I honestly just assumed that when customer's chose where they would try things outside their lab, it was lower level customers, less busy part of the network, anywhere the impact isn't as serious. That's where the lowest risk is.
Some customers would discuss their own customer's by name as far as "Should we try this change on Customer Y?" And the discussion would work along those lines.
When I started deploying my own software, I just assumed anything that I was deploying to for free was a sort of "lab light" for them. I also don't mind, it seems fair.
ANY change outside a lab... is its own experiment.
Lowest risk, yes but not bulletproof.
Smaller customers don't have the same web traffic, which may not be enough to trip any given failure scenario. One could imagine that the backtracking in an onerous regexep is only triggered with a sufficiently large customer that has a path that is especially difficult to match.

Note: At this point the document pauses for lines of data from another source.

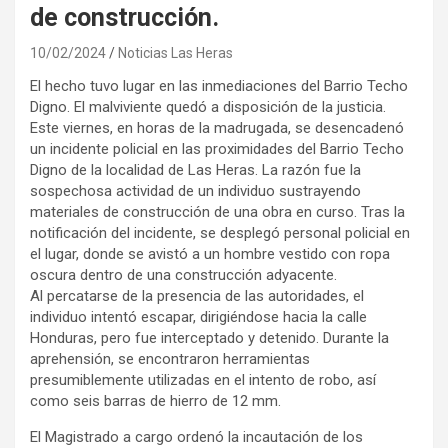
de construcción.
10/02/2024
Noticias Las Heras
El hecho tuvo lugar en las inmediaciones del Barrio Techo
Digno. El malviviente quedó a disposición de la justicia.
Este viernes, en horas de la madrugada, se desencadenó
un incidente policial en las proximidades del Barrio Techo
Digno de la localidad de Las Heras. La razón fue la
sospechosa actividad de un individuo sustrayendo
materiales de construcción de una obra en curso. Tras la
notificación del incidente, se desplegó personal policial en
el lugar, donde se avistó a un hombre vestido con ropa
oscura dentro de una construcción adyacente.
Al percatarse de la presencia de las autoridades, el
individuo intentó escapar, dirigiéndose hacia la calle
Honduras, pero fue interceptado y detenido. Durante la
aprehensión, se encontraron herramientas
presumiblemente utilizadas en el intento de robo, así
como seis barras de hierro de 12 mm.
El Magistrado a cargo ordenó la incautación de los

With staged rollout and without a "fast" deploy procedure, by the time it hits the larger customers, it's already been deployed to some percentage of the fleet - and then you still have a problem, with a significant proportion of your fleet.
Staged rollouts are an entirely reasonable risk mitigation idea, mind you, and not one I'm even arguing against.
My point is that unfortunately it's no panacea, especially at scale. Which is what makes this all an experiment.